◆ **INSTRUCTIONS TO FOLLOW**
Would you write out the entries again, exactly as they are, but without images?

──────────────────────────────

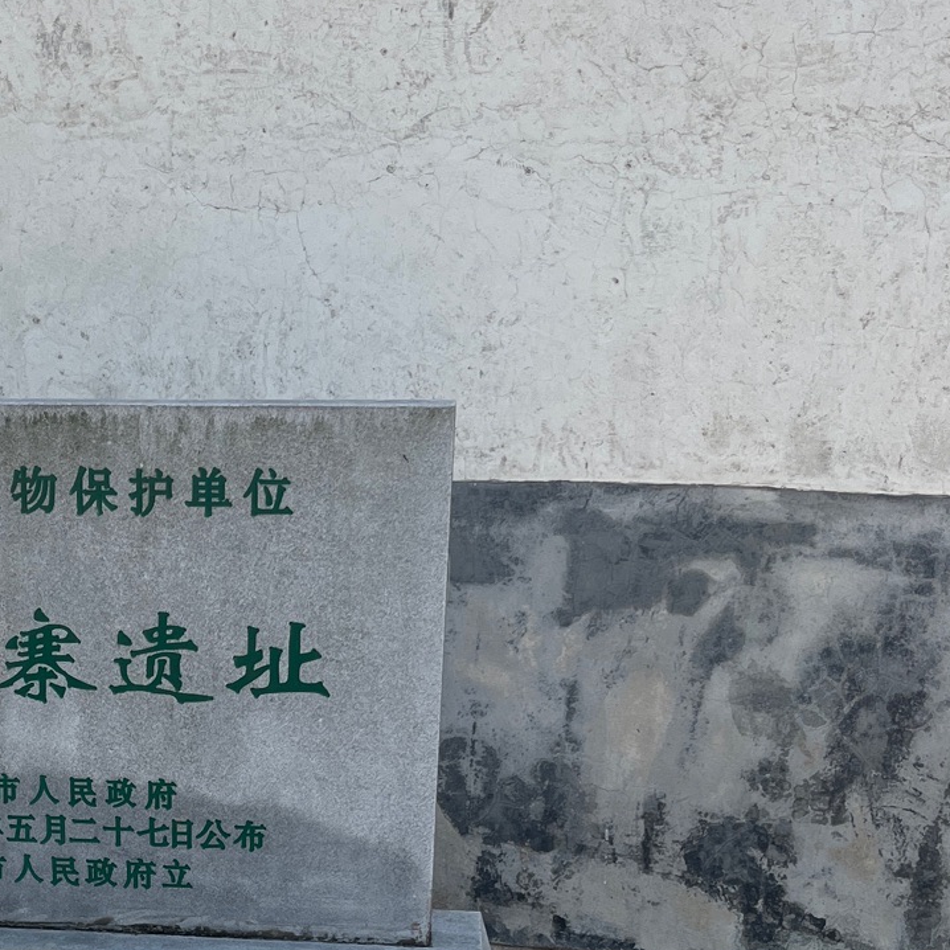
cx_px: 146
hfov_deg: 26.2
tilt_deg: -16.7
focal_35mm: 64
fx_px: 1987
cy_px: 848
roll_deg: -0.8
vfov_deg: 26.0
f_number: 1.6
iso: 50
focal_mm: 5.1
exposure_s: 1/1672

──────────────────────────────

◆ **RESULT BELOW**
cx_px: 146
hfov_deg: 26.2
tilt_deg: -16.7
focal_35mm: 64
fx_px: 1987
cy_px: 848
roll_deg: -0.8
vfov_deg: 26.0
f_number: 1.6
iso: 50
focal_mm: 5.1
exposure_s: 1/1672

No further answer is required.